[Stored items from a collection]
______________________________
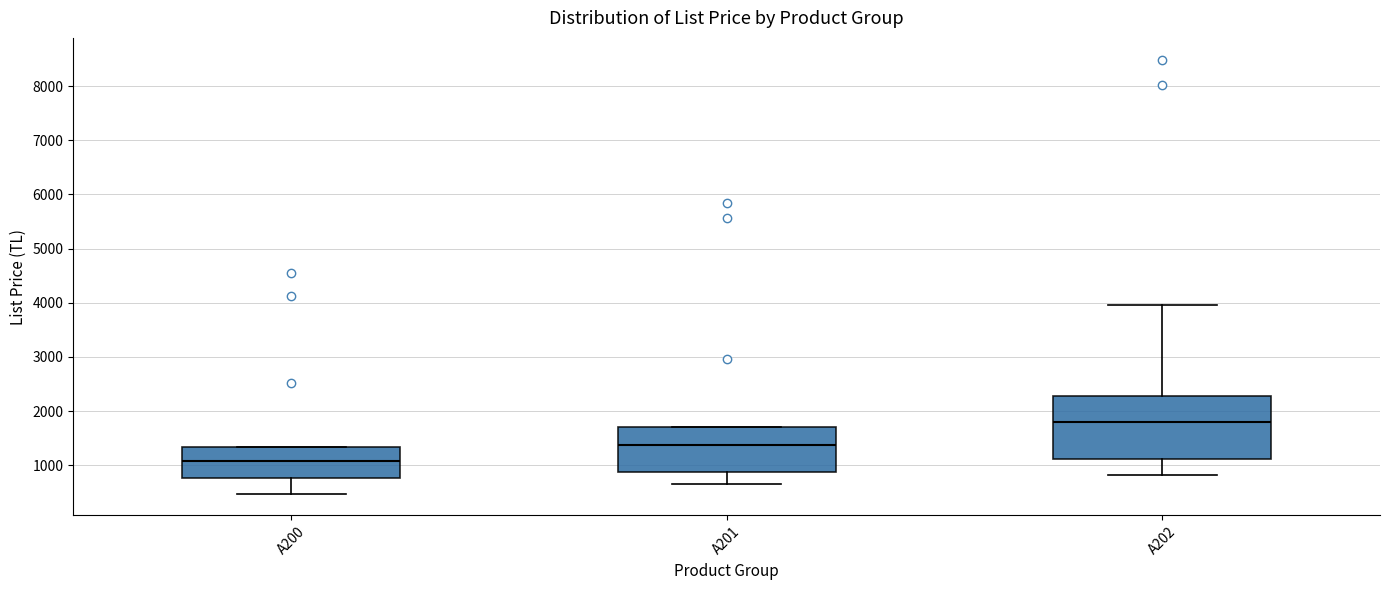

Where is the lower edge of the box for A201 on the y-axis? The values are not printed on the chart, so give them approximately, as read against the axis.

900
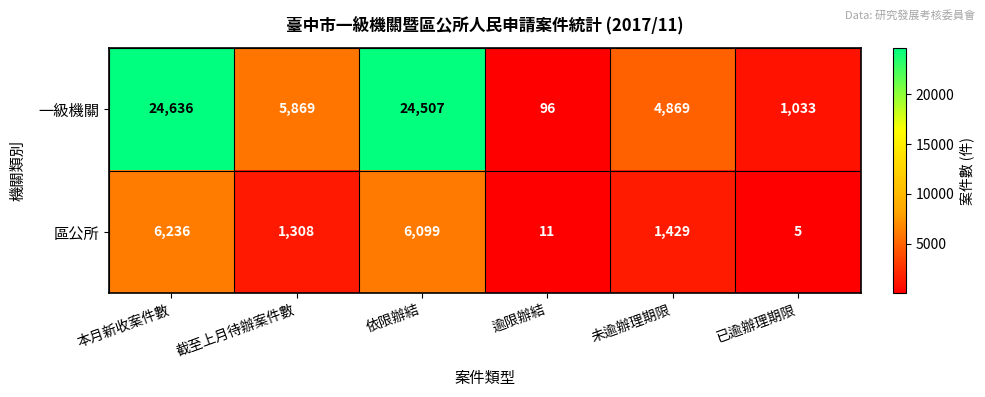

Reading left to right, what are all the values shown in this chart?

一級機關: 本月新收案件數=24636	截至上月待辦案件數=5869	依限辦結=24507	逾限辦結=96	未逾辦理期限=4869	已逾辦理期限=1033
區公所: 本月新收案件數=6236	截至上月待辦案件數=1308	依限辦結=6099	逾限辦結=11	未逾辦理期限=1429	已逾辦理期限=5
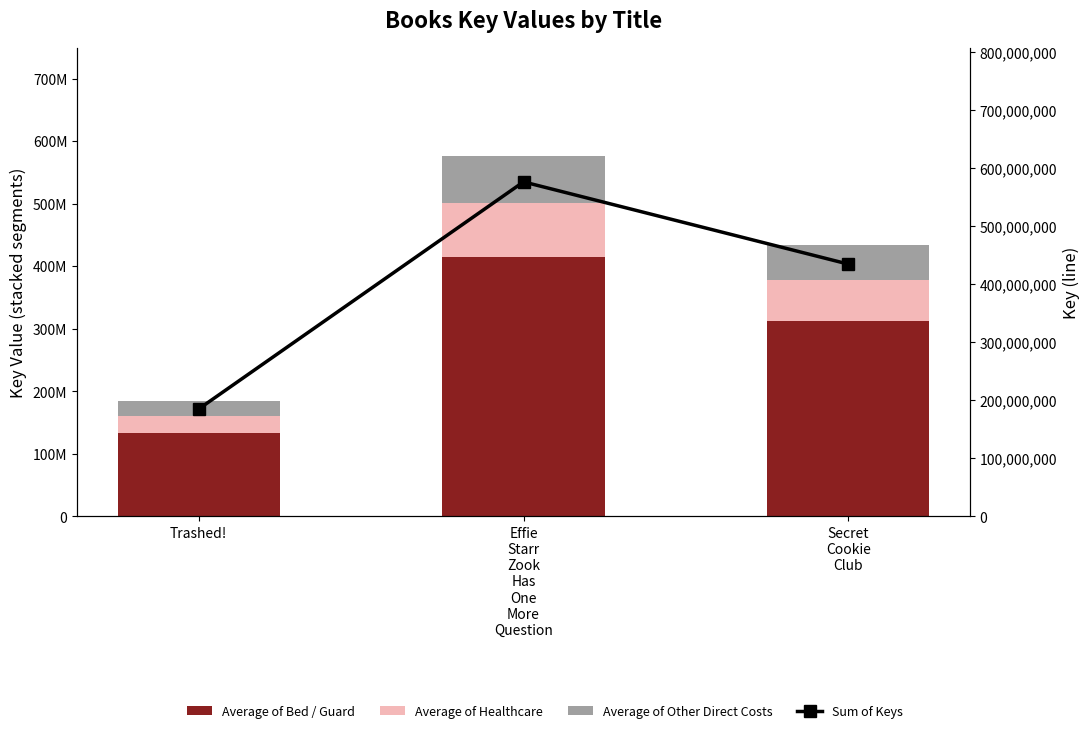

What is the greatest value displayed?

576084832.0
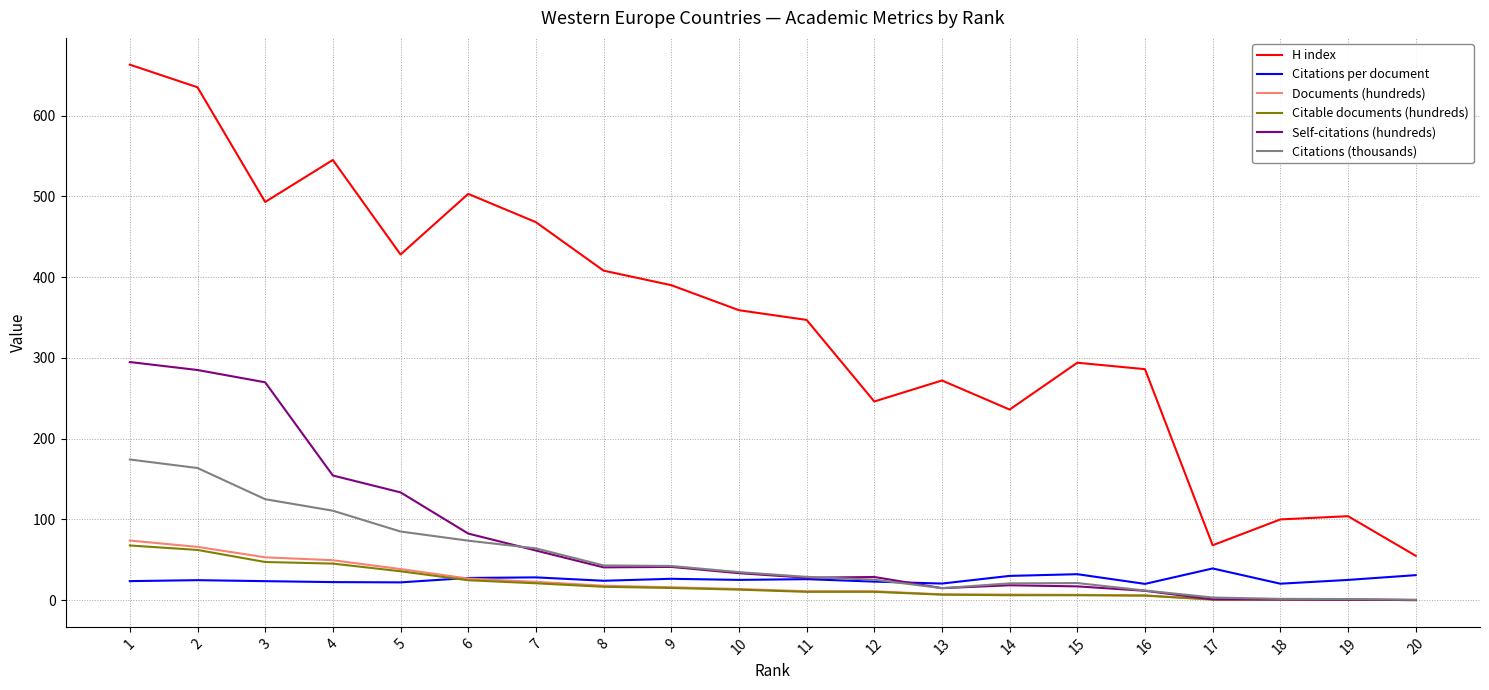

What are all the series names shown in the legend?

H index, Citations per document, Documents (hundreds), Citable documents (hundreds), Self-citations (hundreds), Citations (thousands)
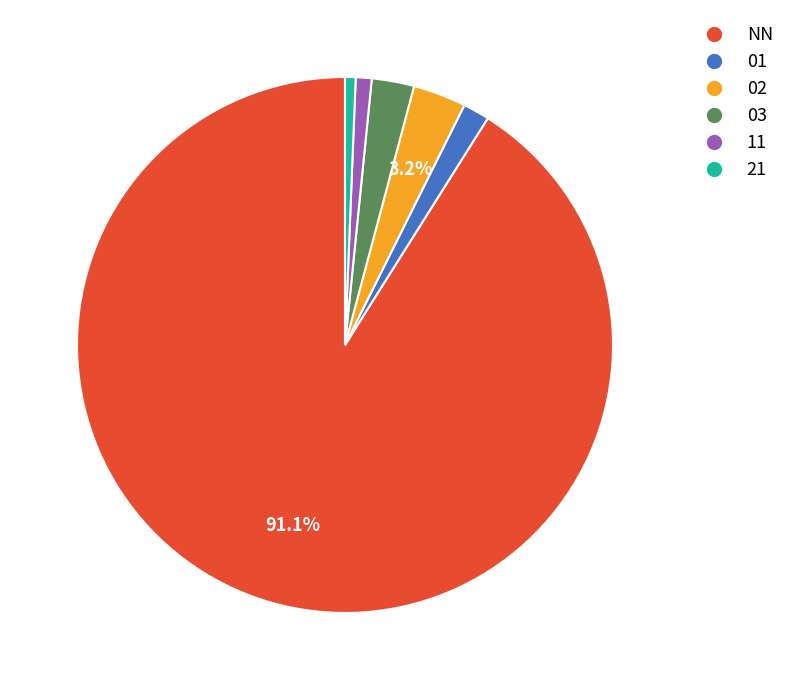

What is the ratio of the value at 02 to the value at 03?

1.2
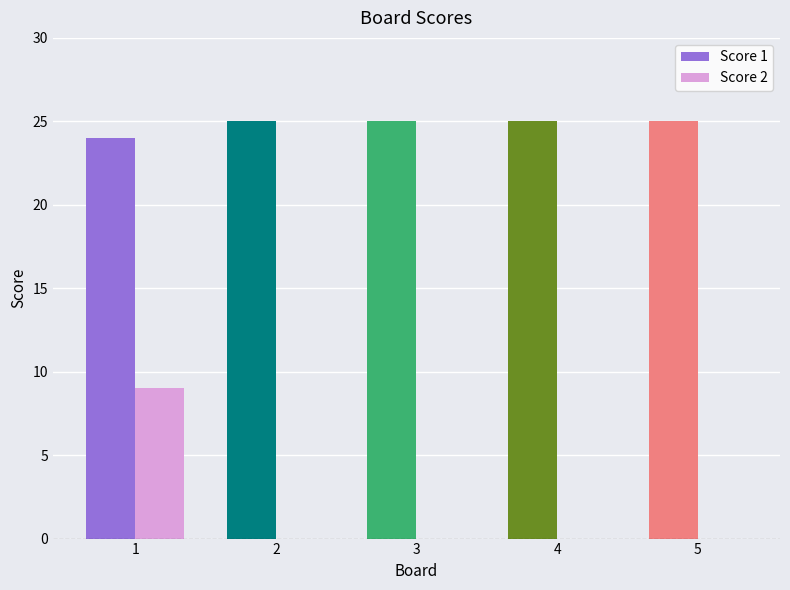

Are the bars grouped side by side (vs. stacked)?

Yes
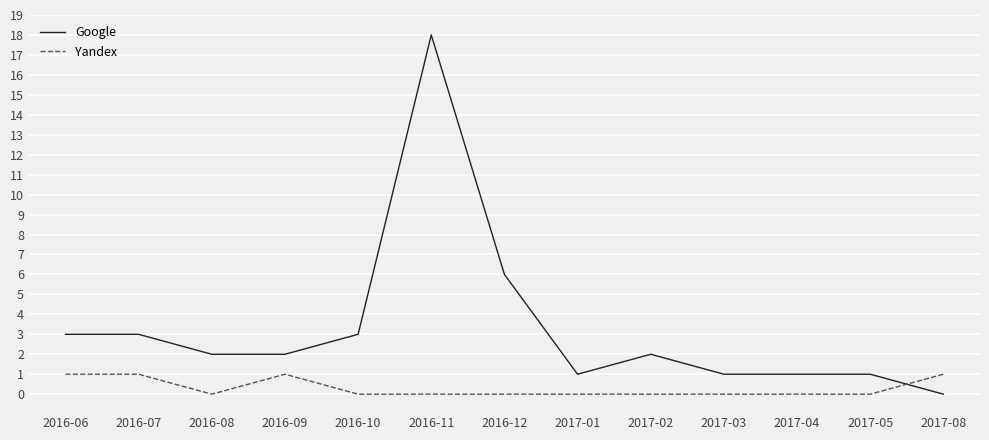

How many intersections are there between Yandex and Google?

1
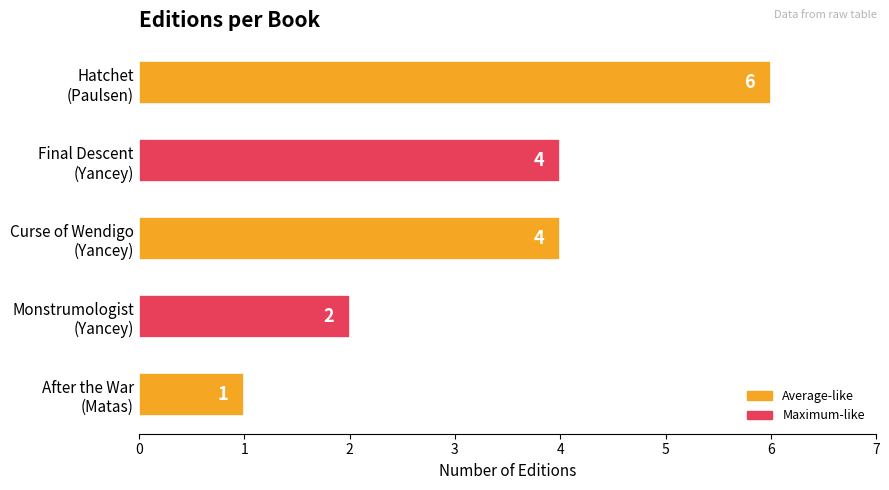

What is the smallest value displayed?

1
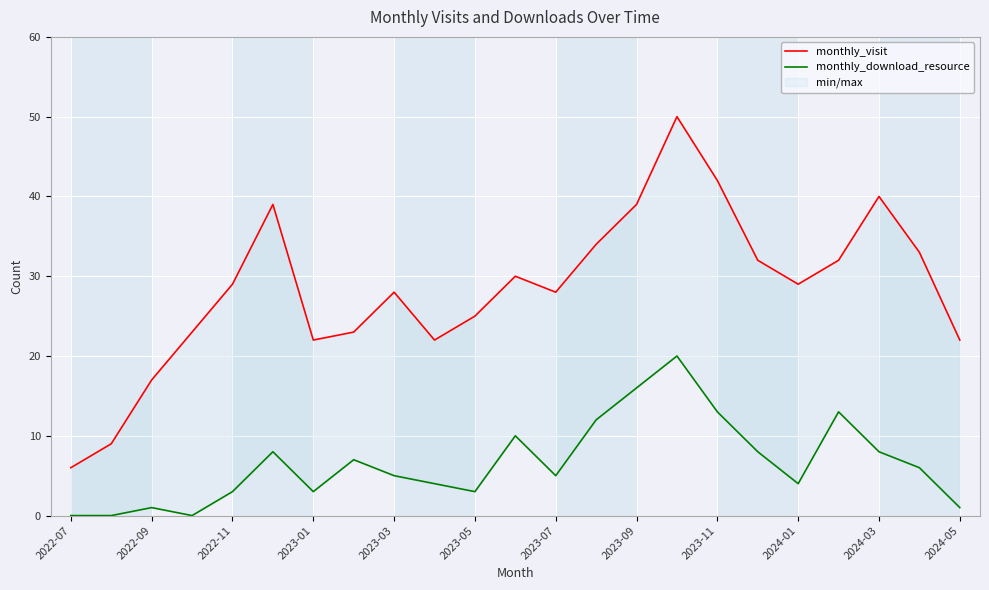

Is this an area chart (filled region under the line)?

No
______________________________
Exercise instructions: Copy every line of the data above that contains the word "chart".

Response:
Where is the lower edge of the box for A201 on the y-axis? The values are not printed on the chart, so give them approximately, as read against the axis.
Reading left to right, what are all the values shown in this chart?
Is this an area chart (filled region under the line)?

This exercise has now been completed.